═══ TEXT PROVIDED

ALL this, with no effort exerted by the ‘inhabitant’. Pre–paid by a lifetime care-plan!!!!!

WHAT A CIVILISATION! EAT YOUR HEART OUT PUTIN!!!

At this point in the narrative, I must hover, hawk-like, over a restaurant on the ‘Tamiami Trail’ (an ancient Indian trail, worn by canoes of those hunters of alligators and turtles; no ‘memory-enhancement living’ for them).

Terry and  his dear wife, sharing a breakfast with
the masses in America


The restaurant in Question – one ‘Dutch Valley’. A wonderful place. It sports a sign dishonestly offering ‘Belgium Waffles’. The ‘Dutch Valley’ has fabulous offering of ‘eggs Florentine’ – wonderful eggs, covering spinach, tomato, and drowning in ‘Mayo’. I am surrounded by those hardy nonagenarians who have escaped the ‘independent living’ facility to eat enough for twenty-four hours in the next forty minutes. The interesting thing about the geriatric stomach is that it delicately encases the food shovelled into it. It expands like a balloon; no functioning muscles discloses a stomach that, on entering the restaurant, was not noticeable, but on leaving it, wobbles between thigh and knee. All around me the tummies grew. A sort of comforting approbation of the gastronomy; like an African who belches loudly to advise the host the repast was excellent.

A jolly place of indulgence. The impression these attached stomachs give is that of a gathering of boa constrictors after each has eaten a sizeable antelope, or wart-hog, or aardvark, slim everywhere except for the centre.

From this, I have to advise that America has delighted in an unexpected quarter – eggs. American eggs are wonderful. The extreme refrigeration produces a tight meniscus, a proud yolk, a true delight to fry or boil. This is NOT the British or European experience- there things are more variable. The other side of the Atlantic continues to experiment with refrigeration, and the guilt-ridden middle classes there think they are all earth-mothers if they buy warm eggs from ‘farmers markets’ (yea right) and when they cook them, they are so old the white spreads wider than the average pizza bread.

NOT SO IN AMERICA – SO UP YOURS ASSAD!

══════

* _WORK REQUEST A_
Copy word for word the part of the restaurant piece starting with "ALL this, with" and going on through "living’ for them).".

═══ DATA SHOWN

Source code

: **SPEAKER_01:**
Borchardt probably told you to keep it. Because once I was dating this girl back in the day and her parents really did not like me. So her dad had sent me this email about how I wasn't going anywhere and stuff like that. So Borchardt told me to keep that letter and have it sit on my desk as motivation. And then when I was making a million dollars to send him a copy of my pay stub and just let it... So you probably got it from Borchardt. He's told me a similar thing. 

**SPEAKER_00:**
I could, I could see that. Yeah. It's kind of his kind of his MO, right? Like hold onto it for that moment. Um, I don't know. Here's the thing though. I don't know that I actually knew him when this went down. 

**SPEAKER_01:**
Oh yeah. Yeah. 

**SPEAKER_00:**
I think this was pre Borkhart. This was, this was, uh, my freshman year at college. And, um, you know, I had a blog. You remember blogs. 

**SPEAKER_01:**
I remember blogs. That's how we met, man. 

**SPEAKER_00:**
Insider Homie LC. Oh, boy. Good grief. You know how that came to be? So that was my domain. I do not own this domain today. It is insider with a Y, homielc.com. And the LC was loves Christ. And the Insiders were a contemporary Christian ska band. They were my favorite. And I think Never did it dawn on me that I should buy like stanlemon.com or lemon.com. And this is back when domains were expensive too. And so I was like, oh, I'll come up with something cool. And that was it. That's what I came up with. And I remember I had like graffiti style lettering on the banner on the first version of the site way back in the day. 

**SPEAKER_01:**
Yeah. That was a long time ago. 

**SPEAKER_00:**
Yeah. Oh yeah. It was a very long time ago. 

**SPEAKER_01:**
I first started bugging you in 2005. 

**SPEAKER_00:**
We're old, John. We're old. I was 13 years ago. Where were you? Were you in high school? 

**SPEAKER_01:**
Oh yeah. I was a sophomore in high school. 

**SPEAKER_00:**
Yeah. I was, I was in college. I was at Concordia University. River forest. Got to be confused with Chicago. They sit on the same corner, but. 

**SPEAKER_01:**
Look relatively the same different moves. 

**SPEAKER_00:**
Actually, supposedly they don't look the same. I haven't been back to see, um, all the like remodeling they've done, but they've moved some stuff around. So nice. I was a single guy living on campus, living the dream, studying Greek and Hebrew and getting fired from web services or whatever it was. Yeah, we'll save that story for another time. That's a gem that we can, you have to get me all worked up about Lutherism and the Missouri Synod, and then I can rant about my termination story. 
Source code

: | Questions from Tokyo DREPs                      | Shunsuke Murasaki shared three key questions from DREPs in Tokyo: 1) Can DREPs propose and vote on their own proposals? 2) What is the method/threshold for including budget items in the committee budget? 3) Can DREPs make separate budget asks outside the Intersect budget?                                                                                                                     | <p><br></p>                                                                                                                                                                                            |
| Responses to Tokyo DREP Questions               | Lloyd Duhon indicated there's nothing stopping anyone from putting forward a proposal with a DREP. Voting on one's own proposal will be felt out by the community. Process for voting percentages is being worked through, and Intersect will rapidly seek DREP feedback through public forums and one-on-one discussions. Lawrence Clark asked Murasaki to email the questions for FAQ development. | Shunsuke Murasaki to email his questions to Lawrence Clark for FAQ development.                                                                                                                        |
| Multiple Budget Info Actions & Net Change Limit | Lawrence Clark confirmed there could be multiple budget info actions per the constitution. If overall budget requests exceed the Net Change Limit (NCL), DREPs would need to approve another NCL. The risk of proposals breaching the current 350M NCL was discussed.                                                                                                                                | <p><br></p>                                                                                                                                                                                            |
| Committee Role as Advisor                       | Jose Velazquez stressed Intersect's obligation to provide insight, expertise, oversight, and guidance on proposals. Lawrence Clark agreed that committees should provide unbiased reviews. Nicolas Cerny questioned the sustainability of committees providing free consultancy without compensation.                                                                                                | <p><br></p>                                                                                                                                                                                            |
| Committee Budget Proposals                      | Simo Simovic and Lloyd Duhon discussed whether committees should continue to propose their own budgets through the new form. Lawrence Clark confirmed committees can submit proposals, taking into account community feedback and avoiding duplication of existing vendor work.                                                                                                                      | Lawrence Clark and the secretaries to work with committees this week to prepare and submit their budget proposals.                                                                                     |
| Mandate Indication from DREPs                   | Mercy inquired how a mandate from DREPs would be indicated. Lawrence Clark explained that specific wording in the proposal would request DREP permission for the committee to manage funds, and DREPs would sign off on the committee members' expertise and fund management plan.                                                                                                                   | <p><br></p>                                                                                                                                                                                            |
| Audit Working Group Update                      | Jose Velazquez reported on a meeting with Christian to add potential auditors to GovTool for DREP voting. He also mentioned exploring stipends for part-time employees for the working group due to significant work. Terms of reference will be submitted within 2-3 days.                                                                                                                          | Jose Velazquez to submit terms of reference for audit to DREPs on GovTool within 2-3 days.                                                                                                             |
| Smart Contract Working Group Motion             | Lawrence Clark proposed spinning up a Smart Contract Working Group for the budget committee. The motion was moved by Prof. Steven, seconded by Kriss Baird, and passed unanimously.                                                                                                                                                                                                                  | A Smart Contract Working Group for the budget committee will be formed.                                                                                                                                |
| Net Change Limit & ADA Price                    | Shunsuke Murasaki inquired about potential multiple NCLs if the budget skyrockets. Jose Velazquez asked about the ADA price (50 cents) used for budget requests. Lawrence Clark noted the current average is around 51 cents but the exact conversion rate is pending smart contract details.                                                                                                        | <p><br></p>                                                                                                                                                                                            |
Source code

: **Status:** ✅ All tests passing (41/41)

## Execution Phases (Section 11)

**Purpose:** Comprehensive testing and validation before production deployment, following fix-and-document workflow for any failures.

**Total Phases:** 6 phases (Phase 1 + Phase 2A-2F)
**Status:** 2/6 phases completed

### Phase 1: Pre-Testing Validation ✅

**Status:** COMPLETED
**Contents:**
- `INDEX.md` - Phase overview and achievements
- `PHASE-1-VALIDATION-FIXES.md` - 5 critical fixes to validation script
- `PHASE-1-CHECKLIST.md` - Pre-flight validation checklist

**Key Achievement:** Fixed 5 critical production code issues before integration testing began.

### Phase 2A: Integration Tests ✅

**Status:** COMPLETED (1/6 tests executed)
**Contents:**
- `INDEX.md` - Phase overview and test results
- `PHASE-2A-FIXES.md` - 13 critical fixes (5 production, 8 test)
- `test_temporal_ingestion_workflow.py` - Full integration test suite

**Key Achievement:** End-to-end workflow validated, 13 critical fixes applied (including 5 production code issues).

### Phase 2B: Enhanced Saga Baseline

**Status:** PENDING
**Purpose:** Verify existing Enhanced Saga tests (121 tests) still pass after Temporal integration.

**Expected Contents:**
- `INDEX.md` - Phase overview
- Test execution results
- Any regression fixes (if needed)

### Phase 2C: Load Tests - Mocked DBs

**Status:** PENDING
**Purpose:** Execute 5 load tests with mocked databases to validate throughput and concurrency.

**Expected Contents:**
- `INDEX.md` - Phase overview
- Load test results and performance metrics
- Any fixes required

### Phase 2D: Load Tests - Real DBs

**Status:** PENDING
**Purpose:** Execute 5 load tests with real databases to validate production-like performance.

══════

* _WORK REQUEST B_
Quote the lines of the records exactly, starting with the line containing "### Phase 2D: Load Tests - Real DBs" and going on through the end of the records.

* _WRITTEN RESPONSE A_
ALL this, with no effort exerted by the ‘inhabitant’. Pre–paid by a lifetime care-plan!!!!!

WHAT A CIVILISATION! EAT YOUR HEART OUT PUTIN!!!

At this point in the narrative, I must hover, hawk-like, over a restaurant on the ‘Tamiami Trail’ (an ancient Indian trail, worn by canoes of those hunters of alligators and turtles; no ‘memory-enhancement living’ for them).

* _WRITTEN RESPONSE B_
### Phase 2D: Load Tests - Real DBs

**Status:** PENDING
**Purpose:** Execute 5 load tests with real databases to validate production-like performance.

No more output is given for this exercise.